In economics jargon, BGF’s demise had disturbed the competitive equilibrium, creating opportunities for rivals. Of course, in illegal economies, competition for market share and profits usually takes violent forms. According to the indictment, this included “murders of rival gang members and narcotics dealers” and “witness intimidation and retaliation.” But Creek and his minions also showed a flair for marketing, the indictment noted:
Triple C members supported rap artists or were burgeoning rap artists themselves, who would support Triple C by including lyrics about the gang in their songs. For example, in one rap artist’s music video on social media, the lyrics included “ain’t no Crip or no Blood, I’m Triple C baby.” Several alleged members and associates of Triple C are in the video dancing and waving firearms during the rap. In addition, gang members allegedly wore clothing touting the gang and warning against “snitching,” and promoted the gang by giving away clothing, such as T-shirts and hats.

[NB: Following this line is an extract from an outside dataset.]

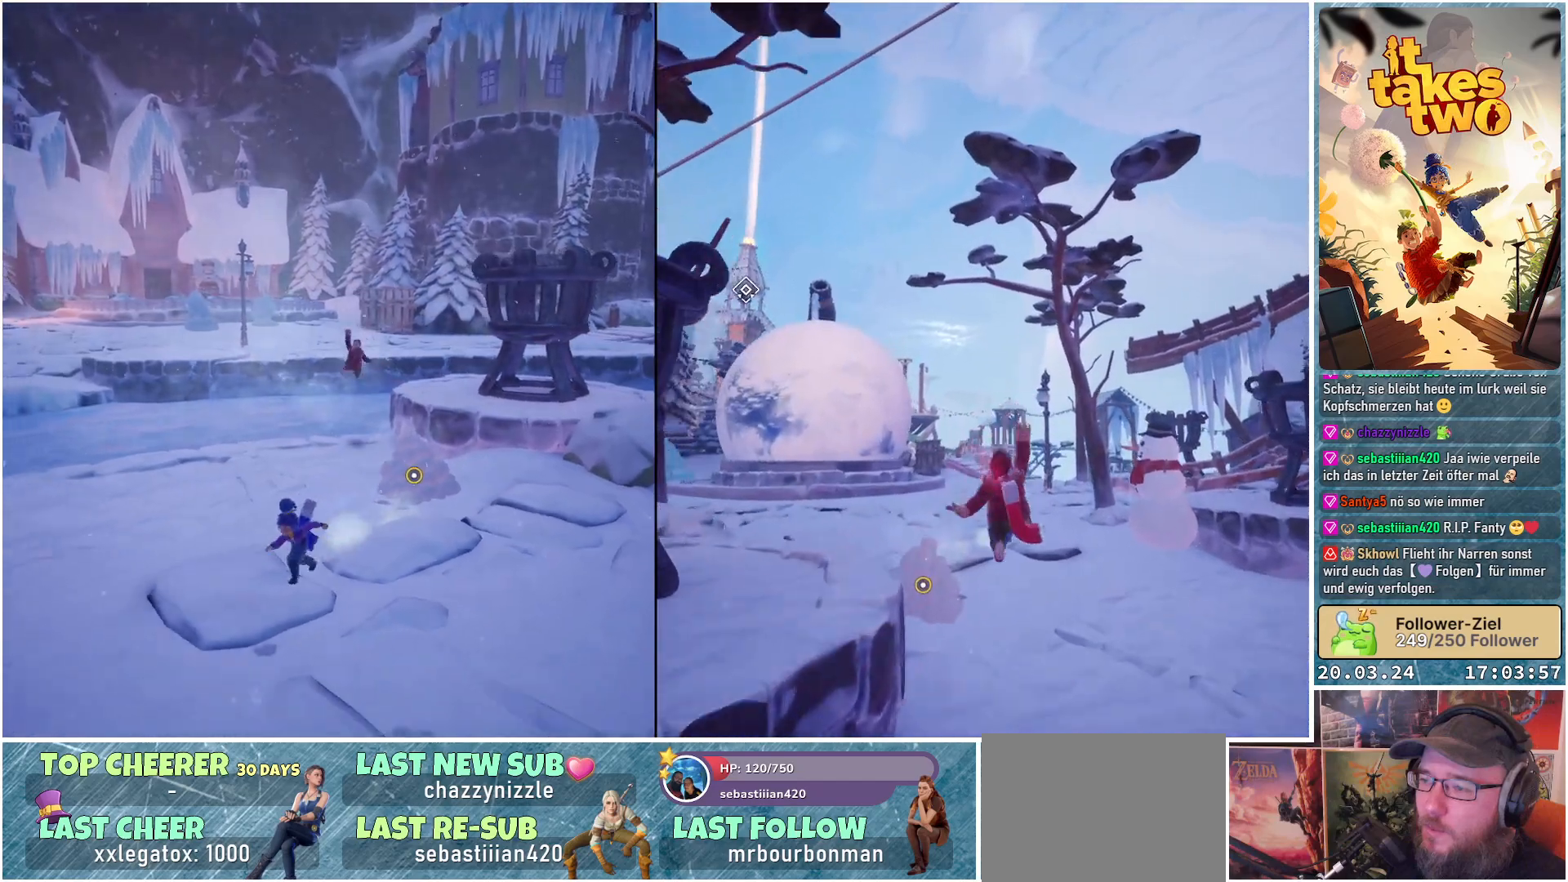
{"buttons": ["L2"], "left_stick": "up-right", "right_stick": "center", "events": [[67, "L2", "down"], [150, "left_stick", "up-left"], [200, "R2", "down"], [200, "left_stick", "up"], [333, "R2", "up"], [483, "left_stick", "up-right"]]}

All of which is deeply disquieting, not least because gangs like Triple C seem so skilled at normalizing a criminal culture among the young. Creek’s indicted lieutenants average just 22.9 years of age; most started down this bloody path before they could vote or take a legal drink. Many CCC foot soldiers and sympathizers are now in their teens. Among them—or in the ranks of Triple C’s rivals—might be the next generation of gang leaders eager to fill the market vacuum just created.
Stopping this vicious circle will require consistent cooperation across the ideological divide. Alas, progressives, whose power is absolute in cities like Baltimore, show zero appetite for the kind of proactive policing that dramatically reduced homicide rates in New York and elsewhere starting in the 1990s (for example, the stop, question, and frisk tactics that made gangbangers think twice about routinely carrying weapons). Even as evidence accumulates that de-policing is costing lives, demands to reduce police budgets proliferate, and some left-leaning prosecutors have effectively repealed laws against various “low-level” offenses such as drug possession or attempted distribution, prostitution, and trespassing. Decarceration is the watchword; police are supposed to focus on “trigger-pullers” or the relatively small number of criminals who account for a large share of violent crimes.
Conservatives correctly note that this approach, dubbed “targeted enforcement,” ignores the fact that becoming a criminal is a developmental process—and that tolerating lower-level offenses can lead to a sense of invulnerability that encourages escalation. An excellent case study of California’s dysfunctional juvenile- justice system, Edward Humes’s No Matter How Loud I Shout (1996), profiled many delinquents who faced trivial consequences for minor crimes and then were shocked to find themselves charged as adults and doing hard time when, in their view, they had done little more than what had previously earned them a slap on the wrist.
But conservatives, understandably reluctant to throw money at problems, tend to overlook the fact that some programs do reduce delinquency and limit the supply of youths willing to sign on with the likes of Triple C. Early intervention is key: one Department of Justice study found that very young offenders—often with “first referrals” before age ten—have a much higher probability of moving on to serious, violent, and chronic careers than older-onset delinquents. A Rand Corporation study reported high returns (in crimes averted) from interventions such as parent-training and incentives for completing high school. And data from the Chicago Longitudinal Study show that “comprehensive educational and family support services from ages 3 to 9” were cost-effective, generating improvements in academic achievement and reductions in juvenile crime that yielded social benefits many times their cost.
We can only hope, then, that some compromise is possible—with those on the left backing off the de-policing appeals to facilitate short-term progress against crime, and those on the right loosening the purse strings for crime-prevention programs that hold longer-term promise. Failing that, we’re likely to keep reading the same stories about high murder rates in cities like Baltimore for years to come.